Diese Version ändert kein Wort am Text — sie ändert, wie er erscheint. Eine Reihe von Verbesserungen an Typographie, Suche und Oberfläche, dazu ein Schritt, der überfällig war: Die Website ruft keine Ressourcen von Dritten mehr ab.
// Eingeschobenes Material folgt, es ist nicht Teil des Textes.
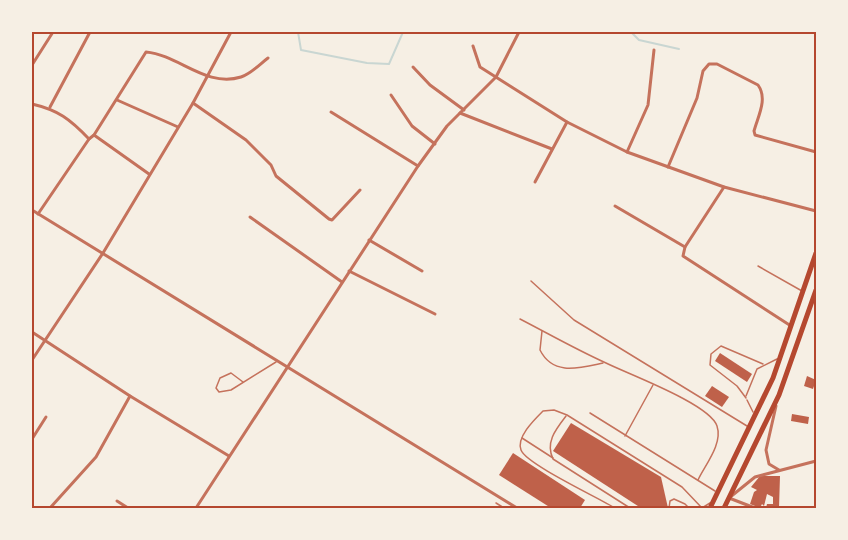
<svg xmlns="http://www.w3.org/2000/svg" width="848" height="540" viewBox="0 0 848 540" font-family="'Work Sans',sans-serif">
  <style>
    .lines { fill: none; stroke-linecap: round; stroke-linejoin: round }
    .stream { stroke: #c9d6d2; stroke-width: 2 }
    .building { fill: #bf614a }
    .service { stroke: #c5725c; stroke-width: 1.5 }
    .minor { stroke: #c5725c; stroke-width: 3 }
    .primary { stroke: #b5482f; stroke-width: 5 }
    .neatline { fill: none; stroke: #b5482f; stroke-width: 2 }
  </style>
  <rect width="100%" height="100%" fill="#f6efe4"/>
  <g class="lines">
    <g class="stream">
      <polyline points="298,32 301,50 367,63 389,64 403,32"/>
      <polyline points="631,32 639,40 679,49"/>
    </g>
  </g>
  <g class="building">
    <polygon points="720,353 752,374 747,382 715,361"/>
    <polygon points="807,376 816,380 813,389 804,386"/>
    <polygon points="712,386 729,397 722,407 705,396"/>
    <polygon points="792,414 809,417 808,424 791,421"/>
    <polygon points="571,423 661,477 668,508 641,508 553,451"/>
    <polygon points="513,453 585,500 580,508 551,508 499,475"/>
    <polygon points="760,476 780,476 779,508 766,508 767,504 773,504 773,497 767,494 764,506 762,504 760,508 750,504 754,492 757,490 751,487"/>
  </g>
  <g class="lines">
    <g class="service">
      <polyline points="758,266 802,291"/>
      <polyline points="531,281 574,320 747,426"/>
      <path d="M520 319C549 334 577 350 606 363 628 374 710 404 717 426 723 444 705 465 698 480"/>
      <path d="M542 331 540 350C553 376 579 368 603 363"/>
      <polyline points="243,382 231,373 220,378 216,388 219,392 231,390 276,362"/>
      <polyline points="746,396 757,369 777,359"/>
      <polyline points="746,398 737,386 710,365 711,354 721,346 763,364"/>
      <polyline points="747,400 753,412"/>
      <polyline points="590,413 715,491"/>
      <path d="M566 416C556 429 545 442 553 459L630 508"/>
      <polyline points="625,436 653,385"/>
      <polyline points="522,438 553,458"/>
      <polyline points="496,503 504,508"/>
      <polyline points="589,508 597,508"/>
      <path d="M615 508C599 498 526 464 521 450 516 437 535 419 543 411L554 410 567 415 682 487 702 508"/>
      <polyline points="669,508 670,501 674,499 685,504 689,508"/>
      <polyline points="702,508 710,503"/>
    </g>
    <g class="minor">
      <polyline points="473,46 480,67 567,122 627,152 724,187 816,211"/>
      <polyline points="32,65 53,32"/>
      <polyline points="413,67 430,85 464,110"/>
      <polyline points="391,95 412,126 435,144"/>
      <polyline points="117,100 178,127"/>
      <polyline points="193,103 246,140 271,165 276,176 329,219 332,220 360,190"/>
      <path d="M32 104C58 110 70 119 89 139L94 135 149 174"/>
      <polyline points="50,107 90,32"/>
      <polyline points="331,112 418,166"/>
      <polyline points="460,113 552,149"/>
      <path d="M94 135 146 52C179 55 206 88 241 77 251 74 260 64 268 58"/>
      <polyline points="627,152 648,105 654,50"/>
      <path d="M668 167 697 98 703 71 709 64H717L758 85C768 99 758 116 754 131L755 135 816 152"/>
      <polyline points="535,182 567,122"/>
      <polyline points="724,187 685,247 683,256 791,326"/>
      <polyline points="615,206 685,247"/>
      <polyline points="32,210 517,508"/>
      <polyline points="38,214 89,139"/>
      <polyline points="250,217 342,282"/>
      <polyline points="369,240 422,271"/>
      <polyline points="349,271 435,314"/>
      <polyline points="32,332 130,396 229,456"/>
      <polyline points="32,360 103,253 193,103 231,32"/>
      <polyline points="776,406 766,450 769,464 779,470"/>
      <polyline points="32,439 46,417"/>
      <polyline points="117,501 128,508"/>
      <polyline points="50,508 96,457 130,396"/>
      <polyline points="196,508 418,166 447,126 496,77 519,32"/>
      <polyline points="755,508 729,498 755,477 816,461"/>
    </g>
    <g class="primary">
      <polyline points="710,508 773,378 816,253"/>
      <polyline points="724,508 779,395 816,290"/>
    </g>
  </g>
  <rect width="848" height="540" fill="none" stroke="#f6efe4" stroke-width="66"/>
  <rect x="33" y="33" width="782" height="474" class="neatline"/>
</svg>
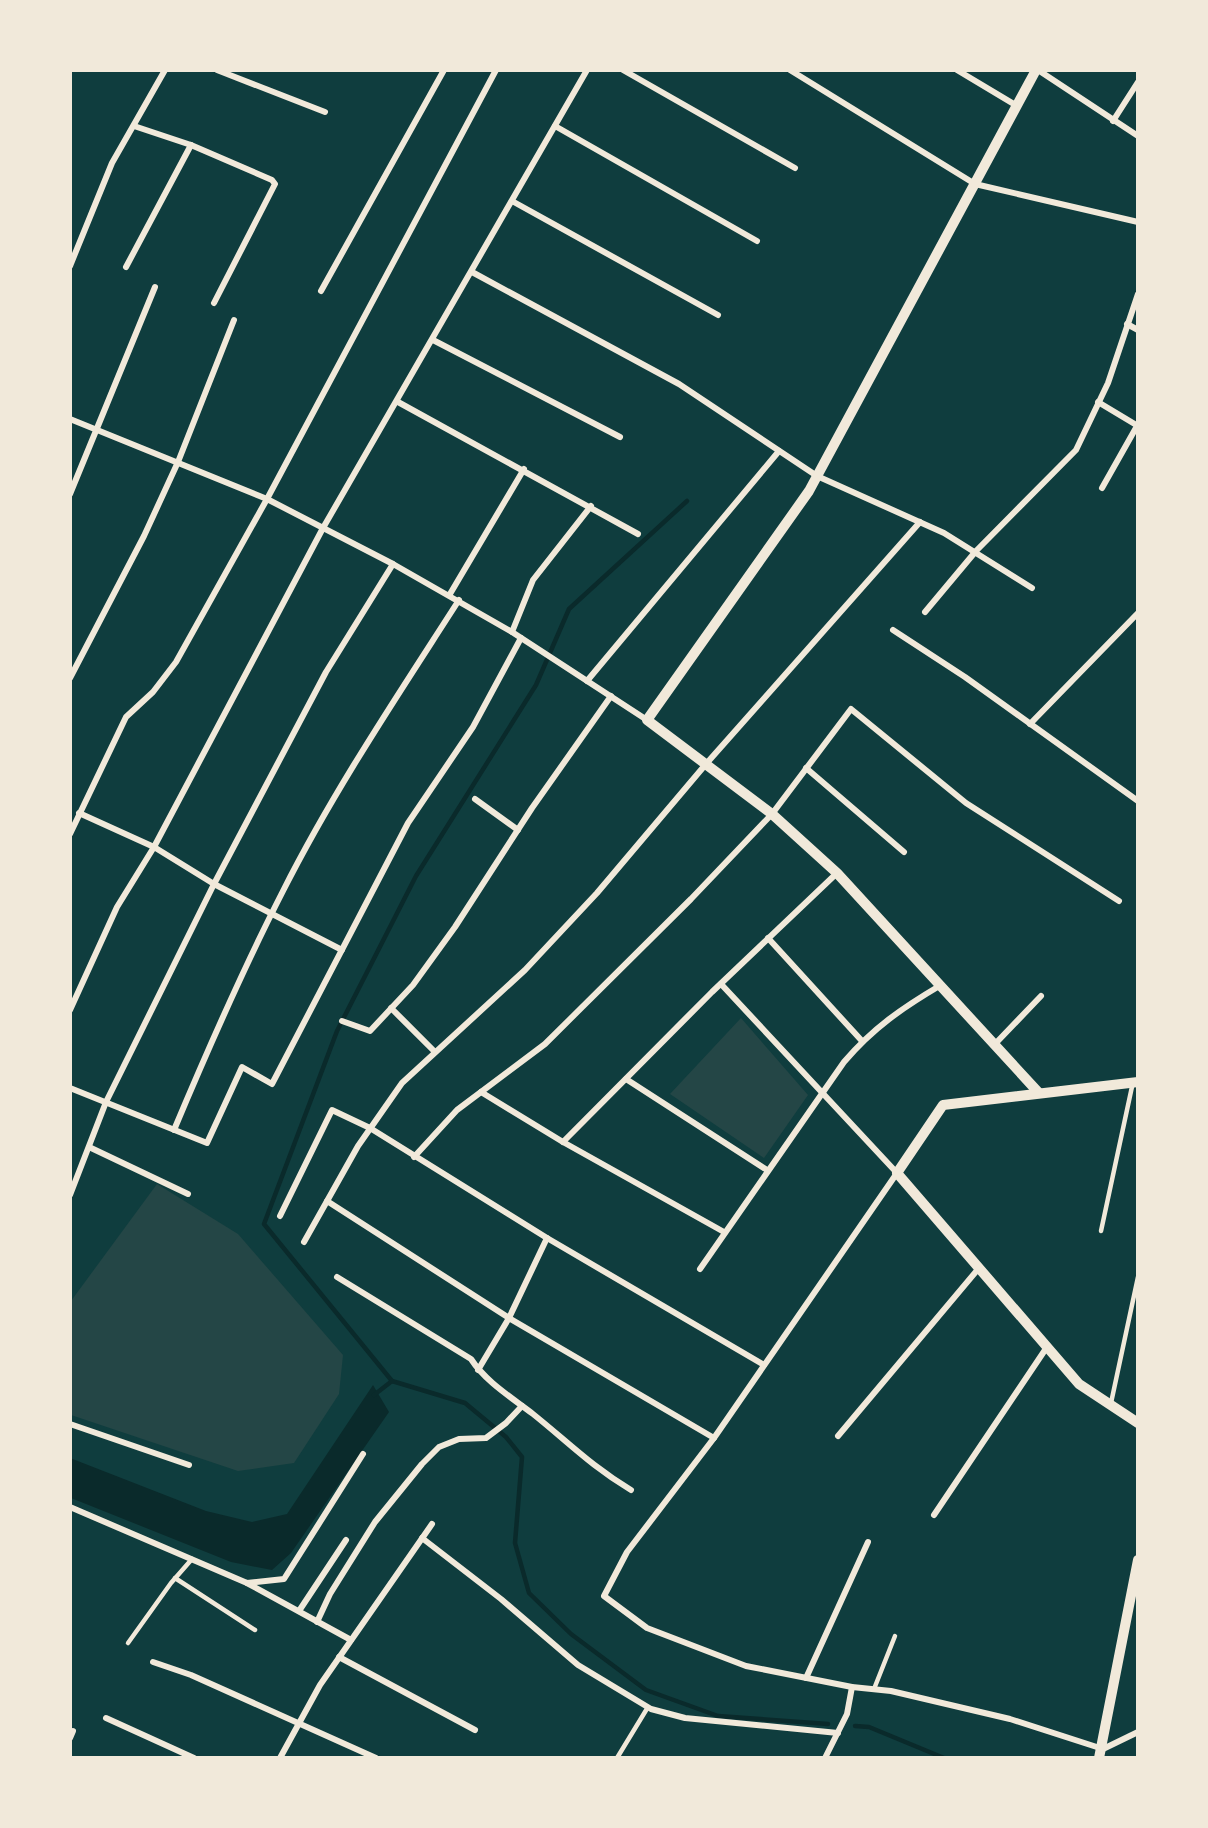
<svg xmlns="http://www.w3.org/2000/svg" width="1208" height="1828" viewBox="0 0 1208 1828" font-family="Signika,sans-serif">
<rect width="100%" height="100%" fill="#0f3d3e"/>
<g fill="#244646">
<path d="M741,1018L808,1095L764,1158L670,1094Z"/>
<path d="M157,1184L238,1234L343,1355L339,1394L294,1463L238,1471L71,1415V1301Z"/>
</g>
<path fill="#0a2a2b" d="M373,1385L389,1412L291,1553L272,1570L231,1562L71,1498L70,1458L206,1511L252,1522L287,1514Z"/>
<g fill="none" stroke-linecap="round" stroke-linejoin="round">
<g stroke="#0a2a2b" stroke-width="4.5">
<path d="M392,1381L264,1224L337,1031L416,876L536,685L569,609L687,501"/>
<path d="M374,1395L392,1381L465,1403L506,1437L522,1457L515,1543L529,1593L571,1634L646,1690L718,1716L828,1724"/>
<path d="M855,1726L869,1727L944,1758"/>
</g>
<g stroke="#f1e9da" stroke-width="4.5">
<path d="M1101,1231L1133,1082"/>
<path d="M1111,1403L1138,1277"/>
<path d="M175,1578L255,1630"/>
<path d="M128,1643L171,1583L192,1559"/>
<path d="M874,1689L895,1636"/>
<path d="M617,1758L648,1707"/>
</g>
<g stroke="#f1e9da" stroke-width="6">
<path d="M217,70L325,112"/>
<path d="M623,70L795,168"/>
<path d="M790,70L975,184L1138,222"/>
<path d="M957,70L1017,106"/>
<path d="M1038,70L1138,136"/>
<path d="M1113,121L1138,82"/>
<path d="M134,126L191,145L272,180L275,184L214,303"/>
<path d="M555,126L757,241"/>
<path d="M512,201L718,315"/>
<path d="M70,266L112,163L165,70"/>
<path d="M126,267L191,145"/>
<path d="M472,272L679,384L817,476L944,533L1032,588"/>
<path d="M321,291L444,70"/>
<path d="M1127,324L1138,330"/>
<path d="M433,340L620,437"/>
<path d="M398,402L638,534"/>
<path d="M1098,402L1138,426"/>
<path d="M70,419L267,499L393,564L512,632L647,720"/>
<path d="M1102,488L1137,426"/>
<path d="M70,494L155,287"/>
<path d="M450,594L524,469"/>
<path d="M925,612L976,551L1076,450L1108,383L1138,294"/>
<path d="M893,630L965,677L1138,801"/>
<path d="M512,632L533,580L591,506"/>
<path d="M70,678L144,536L178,462L234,320"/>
<path d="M587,681L779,451"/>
<path d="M1030,724L1138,613"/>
<path d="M806,768L904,852"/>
<path d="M475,799L518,830"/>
<path d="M79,813L154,847L214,884L342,950"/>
<path d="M70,834L126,717L153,692L176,662L267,499L496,70"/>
<path d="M768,938L862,1041"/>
<path d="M721,984L897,1173L714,1438L627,1552L604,1596L647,1628L746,1666L852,1687L891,1691L1010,1719L1103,1749L1138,1732"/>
<path d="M391,1008L435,1052"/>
<path d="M70,1010L117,907L154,847L323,528L587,70"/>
<path d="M342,1021L370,1031L413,985L455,927L532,808L611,696"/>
<path d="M995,1044L1041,996"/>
<path d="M626,1079L767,1170"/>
<path d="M70,1088L207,1143L242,1067L272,1084L408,823L473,727L521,638"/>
<path d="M481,1092L563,1142L724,1232"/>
<path d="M174,1130C208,1049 243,969 283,891C334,790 398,695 459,600"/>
<path d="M563,1142L712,992L837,873"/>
<path d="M89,1147L188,1194"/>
<path d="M414,1157L457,1110L545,1044L691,899L772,814L851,709L966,803L1119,901"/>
<path d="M70,1195L106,1102L214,884L326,672L393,564"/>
<path d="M327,1201L509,1318L714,1438"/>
<path d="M280,1216L332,1110L370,1128L547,1238L764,1365"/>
<path d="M304,1242L358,1146L402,1083L525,970L597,893L706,764L920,522"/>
<path d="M700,1269L844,1062C873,1028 902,1008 941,985"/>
<path d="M337,1277L471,1359C486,1382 511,1397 533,1414C568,1442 591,1466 631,1490"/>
<path d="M478,1370L509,1318L547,1238"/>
<path d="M70,1424L189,1465"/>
<path d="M838,1436L979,1268"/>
<path d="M70,1507L247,1583L284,1579L363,1454"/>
<path d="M934,1515L1047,1347"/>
<path d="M422,1538L501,1599L578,1665L651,1709L685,1718L838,1733"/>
<path d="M247,1583L351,1640"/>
<path d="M299,1611L346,1540"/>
<path d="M317,1622L330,1594L375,1522L422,1464L439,1447L459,1439L486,1438L506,1423L522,1406"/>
<path d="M339,1657L475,1730"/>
<path d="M153,1662L191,1675L376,1758"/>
<path d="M806,1678L868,1542"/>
<path d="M106,1718L194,1758"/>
<path d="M70,1738L73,1731"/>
<path d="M280,1758L320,1685L432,1524"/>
<path d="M825,1758L847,1714L852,1687"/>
</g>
<g stroke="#f1e9da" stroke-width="10">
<path d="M1036,70L809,491L647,720L772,814L837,873L1038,1092"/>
<path d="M1138,1082L943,1105L897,1173L1079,1384L1138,1423"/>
<path d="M1099,1758L1138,1560"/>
</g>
</g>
<rect width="1208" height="1828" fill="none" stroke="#f1e9da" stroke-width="144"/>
</svg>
Hervorhebungen erscheinen jetzt gesperrt

Der GW-Druck hebt hervor, indem er sperrt: Begriff statt Begriff. Der Leser hatte Hegels Hervorhebungen bisher kursiv wiedergegeben — eine digitale Konvention, aber eine doppelt schlechte: Der Kursivschnitt wirkt kleiner und heller als die Grundschrift, die hervorgehobenen Wörter fielen also optisch ab, statt hervorzutreten; und die Kursive ist schlicht nicht die Auszeichnung des Drucks. Beides ist behoben: Gesperrte Wörter stehen jetzt aufrecht in der Grundschrift, mit Buchstabenzwischenraum, wie im Original — und von der automatischen Silbentrennung ausgenommen. Das Zeilenbild ist ruhiger, die Hervorhebung wieder eine.

Neue Brotschrift

Der Fließtext stand bisher in EB Garamond — schön, aber mit kleiner x-Höhe und feinen Strichen, was am Bildschirm und in hellen Umgebungen zu blass und zu klein wirkte. Er steht jetzt in Source Serif 4: größere x-Höhe, kräftigere Striche, für Bildschirmlektüre entworfen und in der Anmutung derselben ruhigen, wissenschaftlichen Linie verpflichtet. Die Titel stehen weiterhin in Cormorant Garamond, so dass der Charakter der Seite erhalten bleibt.

Schrift und Farben

Suche: Werke frei wählbar, Syntax erklärt

Die Recherche konnte bisher nur die ganze Edition oder ein einzelnes Werk durchsuchen. Jetzt lässt sich jede Teilmenge wählen — etwa beide Bände der Logik gemeinsam, unter Ausschluss weiterer Bände, die künftig hinzukommen. Die Syntax-Hilfe ist von einer Zeile Kleingedrucktem zu einer dreispaltigen Übersicht geworden: Verknüpfen (AND, OR, NOT, Klammern), Wortformen (Phrase, Präfix-Stern, automatische Orthographie-Angleichung) und Nähe (NEAR/n), jede Form mit einem konkreten Beispiel.

Menüs in der Gestalt der Seite

Aufklappbare Auswahlfelder zeichnete bisher das Betriebssystem — ein Fremdkörper in der Seite. Jetzt erscheinen alle Klappmenüs (Suchfilter, Feedback-Formular, Werkauswahl) im Stil der Edition, mit Goldakzent für den gewählten Eintrag. Technisch bleibt das native Feld als unsichtbarer Zustandsträger erhalten; Formulare und Pflichtfelder arbeiten unverändert.

Keine Abrufe bei Dritten mehr

Die Schriften der Edition wurden bisher von Google Fonts geladen — mit jedem Seitenaufruf ging damit eine IP-Adresse an Google. Sie liegen jetzt als WOFF2-Dateien auf dem eigenen Server; die Website kommt ohne Verbindungen zu Dritten aus. Nebeneffekt: ein Netzwerk-Umweg weniger beim ersten Laden.

Weiteres

Am Textbestand ändert diese Version nichts; die Edition gibt weiterhin ausschließlich Hegels gemeinfreien Text wieder.